Freshman Daniel Ruiz de Castilla had never done research prior to coming to Penn this past fall. Now he’s assisting with a project that involves the careful synthesis of complex molecules called porphyrin dendrimers, entailing a detailed, stepwise process that can take months. The compounds could eventually find application in detecting pH changes in human tissue.
“One of the reasons I wanted to go to Penn was because everyone is doing something interesting and exciting,” says Ruiz de Castilla, who is from Baltimore and has been working in Sergei Vinogradov’s laboratory in the Perelman School of Medicine. “For a lot of science kids, that something is research.”
Thanks to the Penn Freshmen Exposure to Research in Biological Science (PennFERBS) program, Ruiz de Castilla got an early start on his own “something.” He is part of an inaugural cohort of 26 students who got involved in research labs within a few short months of beginning their undergraduate careers.
With the ultimate goal of relieving racial and ethnic inequities in the scientific, medical, and technological communities, PennFERBS was launched last summer in a collaborative effort between program director Mechthild Pohlschröder of the School of Arts & Sciences, Kristen Lynch of the Perelman School of Medicine, Keisha Johnson of the Pre-Freshmen Program (PFP), Pamela Edwards of the Penn College Achievement Program (PennCAP), and Bruce Lenthall from the Center for Teaching and Learning (CTL). The program focuses on promoting students from groups underrepresented in STEM, enhancing peer social support, and training students to take on leadership roles.

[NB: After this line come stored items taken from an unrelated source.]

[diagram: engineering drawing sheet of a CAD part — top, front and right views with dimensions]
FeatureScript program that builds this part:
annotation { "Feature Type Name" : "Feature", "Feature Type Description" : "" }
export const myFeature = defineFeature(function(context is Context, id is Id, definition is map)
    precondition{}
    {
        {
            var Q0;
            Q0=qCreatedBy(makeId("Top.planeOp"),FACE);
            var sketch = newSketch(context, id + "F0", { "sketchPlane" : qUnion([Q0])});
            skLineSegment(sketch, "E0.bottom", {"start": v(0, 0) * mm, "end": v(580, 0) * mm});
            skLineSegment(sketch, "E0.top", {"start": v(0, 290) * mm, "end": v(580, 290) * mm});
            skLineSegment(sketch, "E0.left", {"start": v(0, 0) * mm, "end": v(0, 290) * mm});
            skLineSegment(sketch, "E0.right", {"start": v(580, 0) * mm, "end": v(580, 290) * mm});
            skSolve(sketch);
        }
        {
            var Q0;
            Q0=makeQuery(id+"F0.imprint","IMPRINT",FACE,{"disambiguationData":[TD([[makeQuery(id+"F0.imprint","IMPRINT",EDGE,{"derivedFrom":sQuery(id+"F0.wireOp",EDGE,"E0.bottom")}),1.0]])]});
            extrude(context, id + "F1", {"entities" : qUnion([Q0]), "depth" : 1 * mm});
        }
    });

“Penn has been actively working to get students into labs really early on; that’s the motivation behind the PURM program,” says Pohlschröder, referring to the Penn Undergraduate Research Mentoring Program. “That’s a fantastic opportunity after your first year to provide students with an exciting authentic research experience; however, it also potentially is too late to retain some students, who may decide during that year that they want to leave STEM.”
Even the most exceptional students from underserved communities have often not received adequate exposure, if any, to scientific research during high school. PennFERBS focuses on connecting these students with jobs in research labs and appropriate mentors to instill them with the skills and confidence needed to succeed in STEM fields.